Dream of: 23 January 1982 (2) "Constitutional Law Exam"

I was taking my Constitutional Law exam. After I had arrived in the classroom and had sat down at the table, Guinn, the professor, had handed out the exam. I had five and a half hours in which to complete it. I began working on the first question, which dealt with dual sovereignty.

I was going to write the test longhand. I had originally planned to type the test, but I was under so much pressure, I didn't feel as if I would be able to type it.

I began writing on a yellow, legal-sized paper-tablet. After finishing one page, I began to turn to the second page. But when I started to turn the page, I suddenly realized I had some of my class notes on the underside of my tablets. As I turned the page, the notes were visible. Guinn happened to be standing in front of me just at that very moment, and although he didn't say anything, I was sure he saw the notes. I was afraid he would think I was cheating or that I had broken some rule, even though I knew I hadn't. Guinn walked on.

As I prepared to write on the second page, I suddenly realized that before coming to class I had cut all my pages in half, so that now I only had half-size pages. I couldn't write on them. I sat in a dilemma.

Besides that, I was having difficulty answering the question. I could only seem to come up with vague sentences, such as, "The purpose of law should be followed according to its purpose."

I realized I was going to have to go buy some paper. When another girl stood up, apparently to go to the restroom, I thought, "Well, apparently people are leaving the room."

So I rose to go buy some paper. As I walked out, I noticed that some girl had written on her paper a case name, which appeared to be "McCullough v. Maryland." I suddenly realized I should have mentioned that case in my answer about dual sovereignty. I had completely forgotten about that case. Obviously I was going to have to completely redo my answer.

As I walked outside, I realized an hour had already elapsed since the test began. Of the eight or nine questions, I had only gotten to the second one. It seemed as if I were obviously going to fail the test. I was in a panic.

I headed down the street and decided I was first going to get something to eat. I saw Leah outside. She was wearing a red dress and was with her parents. She was apparently taking her lunch break and was going to eat lunch with her parents.

I walked on down the street until I arrived at a small restaurant which reminded me of one which used to be on Chillicothe Street in Portsmouth. When I walked in, I saw Anderson and Anderson's brother, Jim, sitting at a table. I hurriedly walked up to a man standing near them and asked the man if he would take my order. I asked him if they had oyster soup. I also wanted some salad, but I couldn't remember the word "salad." Since there was some salad on the table, I pointed to it and said, "Some of this stuff."

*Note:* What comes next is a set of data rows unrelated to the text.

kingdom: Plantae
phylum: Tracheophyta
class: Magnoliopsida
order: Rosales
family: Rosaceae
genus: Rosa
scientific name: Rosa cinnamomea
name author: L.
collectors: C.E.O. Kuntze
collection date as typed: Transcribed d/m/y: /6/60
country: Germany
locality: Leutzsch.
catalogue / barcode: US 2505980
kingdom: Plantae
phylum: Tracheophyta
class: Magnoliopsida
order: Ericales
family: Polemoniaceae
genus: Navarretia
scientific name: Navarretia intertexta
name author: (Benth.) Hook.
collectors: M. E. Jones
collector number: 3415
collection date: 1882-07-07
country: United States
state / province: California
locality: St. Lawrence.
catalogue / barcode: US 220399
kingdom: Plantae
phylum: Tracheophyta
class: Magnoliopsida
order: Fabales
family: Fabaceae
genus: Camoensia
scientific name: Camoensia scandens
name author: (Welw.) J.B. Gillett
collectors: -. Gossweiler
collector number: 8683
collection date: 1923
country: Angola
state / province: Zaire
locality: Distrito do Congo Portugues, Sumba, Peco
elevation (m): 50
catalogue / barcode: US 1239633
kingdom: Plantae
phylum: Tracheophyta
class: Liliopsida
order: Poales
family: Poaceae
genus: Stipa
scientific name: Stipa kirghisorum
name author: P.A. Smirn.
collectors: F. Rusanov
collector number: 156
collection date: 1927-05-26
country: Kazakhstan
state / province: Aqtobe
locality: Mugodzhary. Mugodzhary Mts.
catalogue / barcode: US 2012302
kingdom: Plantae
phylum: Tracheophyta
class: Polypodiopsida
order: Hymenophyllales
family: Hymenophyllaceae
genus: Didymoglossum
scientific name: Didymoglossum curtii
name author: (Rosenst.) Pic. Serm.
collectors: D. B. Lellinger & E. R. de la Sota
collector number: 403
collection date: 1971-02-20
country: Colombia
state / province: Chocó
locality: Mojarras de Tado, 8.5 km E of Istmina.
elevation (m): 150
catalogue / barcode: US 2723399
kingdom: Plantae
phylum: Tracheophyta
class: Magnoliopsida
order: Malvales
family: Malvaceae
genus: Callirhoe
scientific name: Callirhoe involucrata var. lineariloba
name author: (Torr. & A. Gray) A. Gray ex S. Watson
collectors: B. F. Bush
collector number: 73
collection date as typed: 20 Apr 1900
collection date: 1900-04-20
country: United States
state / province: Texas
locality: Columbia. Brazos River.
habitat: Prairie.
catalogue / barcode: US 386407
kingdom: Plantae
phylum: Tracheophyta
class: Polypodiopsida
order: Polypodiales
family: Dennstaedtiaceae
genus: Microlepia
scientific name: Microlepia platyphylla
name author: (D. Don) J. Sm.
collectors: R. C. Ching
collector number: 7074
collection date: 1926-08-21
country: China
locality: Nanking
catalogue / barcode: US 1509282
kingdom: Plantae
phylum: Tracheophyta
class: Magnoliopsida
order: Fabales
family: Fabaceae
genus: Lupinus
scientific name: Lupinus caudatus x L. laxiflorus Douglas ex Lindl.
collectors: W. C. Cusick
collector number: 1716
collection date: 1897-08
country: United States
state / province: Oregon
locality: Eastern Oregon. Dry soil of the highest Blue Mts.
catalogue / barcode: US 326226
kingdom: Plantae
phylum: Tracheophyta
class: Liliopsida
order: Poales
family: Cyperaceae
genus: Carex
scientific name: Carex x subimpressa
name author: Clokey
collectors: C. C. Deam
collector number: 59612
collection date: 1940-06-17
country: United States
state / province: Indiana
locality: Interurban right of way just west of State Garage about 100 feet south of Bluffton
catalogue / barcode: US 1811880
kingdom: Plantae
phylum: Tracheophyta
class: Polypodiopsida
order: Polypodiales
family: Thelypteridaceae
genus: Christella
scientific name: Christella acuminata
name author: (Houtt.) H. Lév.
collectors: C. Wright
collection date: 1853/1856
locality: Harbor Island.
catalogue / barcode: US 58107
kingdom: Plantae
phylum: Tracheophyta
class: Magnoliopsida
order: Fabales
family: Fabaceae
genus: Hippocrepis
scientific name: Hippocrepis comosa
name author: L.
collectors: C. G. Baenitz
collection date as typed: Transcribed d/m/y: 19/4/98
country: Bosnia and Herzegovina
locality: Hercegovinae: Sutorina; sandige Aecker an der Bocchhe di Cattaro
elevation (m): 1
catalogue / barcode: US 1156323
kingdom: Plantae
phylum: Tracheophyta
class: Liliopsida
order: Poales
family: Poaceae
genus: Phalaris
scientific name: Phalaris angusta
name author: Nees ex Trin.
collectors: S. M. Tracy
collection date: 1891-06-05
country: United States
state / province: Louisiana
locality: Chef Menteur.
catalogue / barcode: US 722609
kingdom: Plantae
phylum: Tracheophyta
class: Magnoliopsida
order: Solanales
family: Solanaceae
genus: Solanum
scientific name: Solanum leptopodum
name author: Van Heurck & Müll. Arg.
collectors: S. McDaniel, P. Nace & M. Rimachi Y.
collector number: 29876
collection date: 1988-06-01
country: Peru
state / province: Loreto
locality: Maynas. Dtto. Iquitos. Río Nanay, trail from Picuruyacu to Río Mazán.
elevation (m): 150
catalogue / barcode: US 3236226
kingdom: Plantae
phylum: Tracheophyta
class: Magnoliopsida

Then I remembered the word and added, "Salad."

I also ordered something else, and then sat down with Anderson and his brother Jim. Three girls (probably no more than 18 years old) and another fellow were sitting on the other side of the table. Anderson and I talked for a while and I asked him to introduce me to the girls, and he did. Although I wanted to meet the girls, I thought they were too young for me and that we would have nothing in common. I wasn't particularly interested in meeting the fellow with them.

I began thinking again about the exam I was taking, "Now that two hours has passed, I've only got about three and a half hours to complete that exam, which I obviously cannot do."

I thought perhaps there would be another exam like it given the following day and I might be able to take it. I thought, "Well he might take off if I took the exam the next day. Like he might take off ten percent. That would really affect a person's score."

I thought I needed to review and go back over some of the constitutional law questions. I needed to look up some of the cases and remember their names. That way I could look at each question and then determine which cases I was going to use in the answer of each question. That would be better than answering the questions without referring to any cases.

The fellow on the other side of the table asked me what I was studying. I told him I was studying law, but it seemed as if no one could hear me.

The restaurant seemed to be full of "new-wave" type people. One fellow sat down beside me, until I apparently said something which offended him, whereupon he jumped up and started to attack me with a fork. I stopped him before he could stab me, and after a struggle, I managed to subdue him. I threw him to the floor and held him down with one foot, until I was able to motion to a policeman  in the restaurant. The policeman came over and I said, "Look, I'm a law student. I'm right in the middle of an exam. I've got to go back and take this exam. And this guy just assaulted me in here, attacked me."

The policeman seemed sympathetic and took the fellow. Other people in the restaurant began marching out. When I turned back around, Anderson and his brother Jim had already left.